Trade secrets exist only to the extent they remain secret. This is obvious, but it means that there is no federal administrative agency that oversees any formal registration or cataloging of “trade secrets” and who owns them. Two people can simultaneously own and claim rights to the exact same trade secret. Unlike patents, trademarks, and copyrights, both hypothetical trade secret owners can also claim equal rights to assert claims for misappropriation against third-parties. Again, this is because trade secrets are just that – secret.
Therefore, yes, Donald Trump can theoretically own trade secrets as POTUS. In fact, I would be surprised if his administration did not assert some level of trade secret-type protection over proprietary and confidential information for how to run an administration or how they intend to promote and pursue its agenda. I am certain that many employees have been required to sign non-disclosure agreements (NDAs) stating that they will not disclose this confidential information to the public.
The fact is that it is also highly unlikely that Donald Trump or anyone in the administration would ever seek to “enforce” these rights against a third party. For there is not a competing U.S. Presidential administration that would use these secrets to the competitive disadvantage of Donald Trump. This is not the casino industry. At least not officially.
Sure, the Democratic Party and a series of independent reporters and journalists are at this very moment investigating anything and everything about the Trump administration. But trade secret law in the United States actually encourages this independent investigation. It encourages “reverse engineering” as this is deemed to benefit the public. If the Washington Post were to uncover Trump’s and Steve Bannon’s purportedly “secret” plans for how to achieve certain domestic or foreign policy goals, that is newsworthy and deemed to be of public interest. It would not survive a token challenge to any allegation that it is a protectable “trade secret.”
In a thoroughly unsatisfying and anti-climactic conclusion – yes, Donald Trump can and likely does own trade secrets. But, legally speaking, these are not worth much and could never be effectively enforced.
Besides, there is a non-zero probability that Donald Trump is going to inadvertently disclose highly classified information through a 3am tweetstorm at some point during his term of office.

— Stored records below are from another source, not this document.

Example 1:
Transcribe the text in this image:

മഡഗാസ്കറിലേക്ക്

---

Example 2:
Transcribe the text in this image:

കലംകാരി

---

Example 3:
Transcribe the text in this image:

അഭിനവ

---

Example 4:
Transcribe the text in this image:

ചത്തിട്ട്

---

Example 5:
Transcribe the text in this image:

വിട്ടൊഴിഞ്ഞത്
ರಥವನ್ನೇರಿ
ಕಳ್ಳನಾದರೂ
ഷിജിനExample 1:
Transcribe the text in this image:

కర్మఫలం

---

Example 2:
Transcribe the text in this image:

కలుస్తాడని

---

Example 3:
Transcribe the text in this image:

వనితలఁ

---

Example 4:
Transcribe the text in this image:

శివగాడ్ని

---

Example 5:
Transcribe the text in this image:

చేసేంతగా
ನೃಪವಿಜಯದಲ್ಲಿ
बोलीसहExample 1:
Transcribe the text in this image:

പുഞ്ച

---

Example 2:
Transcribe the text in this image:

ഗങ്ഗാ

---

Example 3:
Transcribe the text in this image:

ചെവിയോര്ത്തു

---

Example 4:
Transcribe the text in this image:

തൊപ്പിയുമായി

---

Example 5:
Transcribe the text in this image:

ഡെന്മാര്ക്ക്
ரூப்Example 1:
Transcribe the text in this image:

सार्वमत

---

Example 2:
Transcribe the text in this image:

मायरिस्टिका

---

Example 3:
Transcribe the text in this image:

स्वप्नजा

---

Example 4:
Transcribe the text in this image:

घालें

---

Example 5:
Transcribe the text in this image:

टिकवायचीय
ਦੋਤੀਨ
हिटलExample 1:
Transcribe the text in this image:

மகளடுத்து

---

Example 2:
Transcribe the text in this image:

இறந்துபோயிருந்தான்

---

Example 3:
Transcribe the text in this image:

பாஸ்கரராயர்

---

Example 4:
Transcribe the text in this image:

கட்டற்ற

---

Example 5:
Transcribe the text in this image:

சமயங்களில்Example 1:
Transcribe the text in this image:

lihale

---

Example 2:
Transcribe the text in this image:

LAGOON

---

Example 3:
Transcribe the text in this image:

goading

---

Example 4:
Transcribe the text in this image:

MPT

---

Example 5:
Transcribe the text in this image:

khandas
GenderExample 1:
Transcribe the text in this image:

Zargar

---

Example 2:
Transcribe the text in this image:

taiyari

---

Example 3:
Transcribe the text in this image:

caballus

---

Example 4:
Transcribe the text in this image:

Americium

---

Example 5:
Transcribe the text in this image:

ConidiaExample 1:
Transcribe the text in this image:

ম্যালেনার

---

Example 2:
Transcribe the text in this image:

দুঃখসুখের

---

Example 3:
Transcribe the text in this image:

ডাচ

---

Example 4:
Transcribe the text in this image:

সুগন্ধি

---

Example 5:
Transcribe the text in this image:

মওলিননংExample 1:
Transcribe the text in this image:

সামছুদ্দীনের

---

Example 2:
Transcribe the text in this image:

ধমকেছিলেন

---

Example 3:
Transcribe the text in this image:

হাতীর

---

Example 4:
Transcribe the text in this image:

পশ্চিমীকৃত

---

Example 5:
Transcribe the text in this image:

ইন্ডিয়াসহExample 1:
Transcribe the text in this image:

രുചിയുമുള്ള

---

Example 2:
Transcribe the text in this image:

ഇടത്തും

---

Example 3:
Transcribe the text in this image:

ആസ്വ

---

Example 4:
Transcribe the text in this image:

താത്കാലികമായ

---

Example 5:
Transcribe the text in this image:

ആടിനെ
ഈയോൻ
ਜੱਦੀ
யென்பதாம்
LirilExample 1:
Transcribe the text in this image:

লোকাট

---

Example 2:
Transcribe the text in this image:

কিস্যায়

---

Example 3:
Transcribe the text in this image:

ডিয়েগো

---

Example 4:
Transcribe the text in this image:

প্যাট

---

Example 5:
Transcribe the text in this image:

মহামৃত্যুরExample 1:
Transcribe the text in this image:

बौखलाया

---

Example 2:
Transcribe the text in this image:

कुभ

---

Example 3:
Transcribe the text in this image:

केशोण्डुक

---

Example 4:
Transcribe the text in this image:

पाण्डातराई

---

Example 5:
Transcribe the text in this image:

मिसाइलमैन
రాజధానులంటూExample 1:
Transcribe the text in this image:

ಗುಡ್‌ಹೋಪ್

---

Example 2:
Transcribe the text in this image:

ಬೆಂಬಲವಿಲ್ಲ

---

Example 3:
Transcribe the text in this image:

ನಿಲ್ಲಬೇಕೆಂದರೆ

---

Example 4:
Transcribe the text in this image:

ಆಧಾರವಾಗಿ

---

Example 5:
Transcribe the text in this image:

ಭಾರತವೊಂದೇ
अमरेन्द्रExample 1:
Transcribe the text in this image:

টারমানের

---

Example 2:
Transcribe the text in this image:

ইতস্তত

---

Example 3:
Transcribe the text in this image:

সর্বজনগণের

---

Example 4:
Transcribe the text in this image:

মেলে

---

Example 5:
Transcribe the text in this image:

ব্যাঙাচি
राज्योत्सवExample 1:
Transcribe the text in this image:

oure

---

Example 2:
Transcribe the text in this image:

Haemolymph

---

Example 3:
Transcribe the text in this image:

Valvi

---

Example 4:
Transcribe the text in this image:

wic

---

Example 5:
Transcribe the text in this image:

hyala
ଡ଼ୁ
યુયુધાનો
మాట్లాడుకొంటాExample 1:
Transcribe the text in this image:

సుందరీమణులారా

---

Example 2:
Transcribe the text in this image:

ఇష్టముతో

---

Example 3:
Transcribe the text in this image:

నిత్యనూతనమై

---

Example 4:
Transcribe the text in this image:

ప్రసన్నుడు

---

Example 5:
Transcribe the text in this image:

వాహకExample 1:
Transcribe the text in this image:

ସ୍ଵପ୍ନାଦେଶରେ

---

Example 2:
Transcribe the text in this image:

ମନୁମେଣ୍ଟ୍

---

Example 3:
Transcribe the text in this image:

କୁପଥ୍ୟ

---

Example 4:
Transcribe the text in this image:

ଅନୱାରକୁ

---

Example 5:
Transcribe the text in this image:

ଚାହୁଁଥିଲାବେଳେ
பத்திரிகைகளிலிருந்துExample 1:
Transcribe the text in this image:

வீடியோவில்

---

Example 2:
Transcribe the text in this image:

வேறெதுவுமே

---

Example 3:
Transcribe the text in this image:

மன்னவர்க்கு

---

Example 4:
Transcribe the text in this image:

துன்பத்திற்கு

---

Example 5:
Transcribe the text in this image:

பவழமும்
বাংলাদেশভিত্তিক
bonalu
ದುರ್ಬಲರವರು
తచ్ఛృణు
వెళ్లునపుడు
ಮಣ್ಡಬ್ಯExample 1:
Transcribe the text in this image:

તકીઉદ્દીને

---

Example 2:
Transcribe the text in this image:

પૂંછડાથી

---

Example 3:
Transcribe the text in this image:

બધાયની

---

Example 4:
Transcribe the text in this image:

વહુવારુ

 U.S. Trademark Reg. No. 5020556 (August 16, 2016).
 Obama for America v. Demstore.com and Washington Promotions & Printing, Inc., No. 1:12-cv-00889, in the United States District Court for the District of Columbia, filed June 1, 2012.
 See generally 15 U.S.C. § 1052(c) (“No trademark by which the goods of the applicant may be distinguished from the goods of others shall be refused registration on the principal register on account of its nature unless it—… (c) Consists of or comprises a name, portrait, or signature identifying a particular living individual except by his written consent, or the name, signature, or portrait of a deceased President of the United States during the life of his widow, if any, except by the written consent of the widow.”)
 17 U.S.C. § 102.
 See, e.g., 17 U.S.C. §§ 411-12.
 Emphasis added.
 U.S. Const. art. I, § 8.
 U.S. Const. art. I, § 8, cl. 3.
 See generally 18 U.S.C. § 90 et seq.